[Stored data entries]
####################

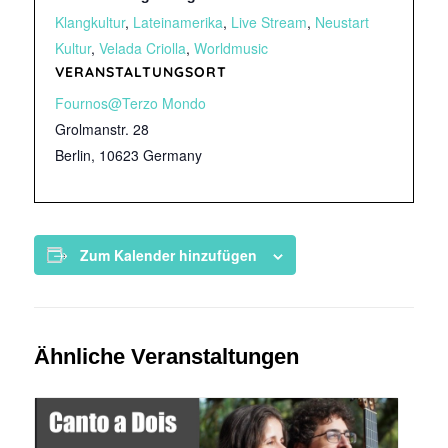
Klangkultur
,
Lateinamerika
,
Live Stream
,
Neustart
Kultur
,
Velada Criolla
,
Worldmusic
VERANSTALTUNGSORT
Fournos@Terzo Mondo
Grolmanstr. 28
Berlin
,
10623
Germany
Zum Kalender hinzufügen
Ähnliche Veranstaltungen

####################

- EXERCISE BRIEF -
Copy every line of text from the listing word for word, and leave the pictures out of your answer.

- SOLUTION TO THIS TASK -
Klangkultur
,
Lateinamerika
,
Live Stream
,
Neustart
Kultur
,
Velada Criolla
,
Worldmusic
VERANSTALTUNGSORT
Fournos@Terzo Mondo
Grolmanstr. 28
Berlin
,
10623
Germany
Zum Kalender hinzufügen
Ähnliche Veranstaltungen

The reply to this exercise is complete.